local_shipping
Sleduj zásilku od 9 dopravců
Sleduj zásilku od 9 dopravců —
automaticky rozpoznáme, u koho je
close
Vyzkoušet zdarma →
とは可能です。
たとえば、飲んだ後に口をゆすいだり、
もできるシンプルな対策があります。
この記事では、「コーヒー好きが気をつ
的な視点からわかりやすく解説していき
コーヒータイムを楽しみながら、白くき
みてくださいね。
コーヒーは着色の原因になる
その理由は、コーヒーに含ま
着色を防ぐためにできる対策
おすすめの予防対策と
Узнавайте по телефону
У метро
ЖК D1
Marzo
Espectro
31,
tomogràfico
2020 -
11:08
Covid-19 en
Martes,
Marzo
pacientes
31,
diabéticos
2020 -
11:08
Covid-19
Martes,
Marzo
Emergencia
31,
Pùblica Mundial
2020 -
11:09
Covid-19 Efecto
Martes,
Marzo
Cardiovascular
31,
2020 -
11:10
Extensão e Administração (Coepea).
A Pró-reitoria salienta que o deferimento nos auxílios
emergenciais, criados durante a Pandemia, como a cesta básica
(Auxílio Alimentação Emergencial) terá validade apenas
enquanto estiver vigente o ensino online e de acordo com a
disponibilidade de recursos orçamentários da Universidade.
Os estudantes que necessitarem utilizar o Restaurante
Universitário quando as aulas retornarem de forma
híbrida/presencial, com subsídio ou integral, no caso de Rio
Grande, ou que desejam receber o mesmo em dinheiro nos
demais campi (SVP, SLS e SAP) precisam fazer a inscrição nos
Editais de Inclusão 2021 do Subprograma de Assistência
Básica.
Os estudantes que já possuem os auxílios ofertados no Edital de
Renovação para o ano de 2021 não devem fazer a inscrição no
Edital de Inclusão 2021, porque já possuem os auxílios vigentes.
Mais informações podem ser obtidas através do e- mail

+ + + + + + +

- Written task -
Reproduce the full listing above line by line, keeping every character and the original order.

- Solution below -
local_shipping
Sleduj zásilku od 9 dopravců
Sleduj zásilku od 9 dopravců —
automaticky rozpoznáme, u koho je
close
Vyzkoušet zdarma →
とは可能です。
たとえば、飲んだ後に口をゆすいだり、
もできるシンプルな対策があります。
この記事では、「コーヒー好きが気をつ
的な視点からわかりやすく解説していき
コーヒータイムを楽しみながら、白くき
みてくださいね。
コーヒーは着色の原因になる
その理由は、コーヒーに含ま
着色を防ぐためにできる対策
おすすめの予防対策と
Узнавайте по телефону
У метро
ЖК D1
Marzo
Espectro
31,
tomogràfico
2020 -
11:08
Covid-19 en
Martes,
Marzo
pacientes
31,
diabéticos
2020 -
11:08
Covid-19
Martes,
Marzo
Emergencia
31,
Pùblica Mundial
2020 -
11:09
Covid-19 Efecto
Martes,
Marzo
Cardiovascular
31,
2020 -
11:10
Extensão e Administração (Coepea).
A Pró-reitoria salienta que o deferimento nos auxílios
emergenciais, criados durante a Pandemia, como a cesta básica
(Auxílio Alimentação Emergencial) terá validade apenas
enquanto estiver vigente o ensino online e de acordo com a
disponibilidade de recursos orçamentários da Universidade.
Os estudantes que necessitarem utilizar o Restaurante
Universitário quando as aulas retornarem de forma
híbrida/presencial, com subsídio ou integral, no caso de Rio
Grande, ou que desejam receber o mesmo em dinheiro nos
demais campi (SVP, SLS e SAP) precisam fazer a inscrição nos
Editais de Inclusão 2021 do Subprograma de Assistência
Básica.
Os estudantes que já possuem os auxílios ofertados no Edital de
Renovação para o ano de 2021 não devem fazer a inscrição no
Edital de Inclusão 2021, porque já possuem os auxílios vigentes.
Mais informações podem ser obtidas através do e- mail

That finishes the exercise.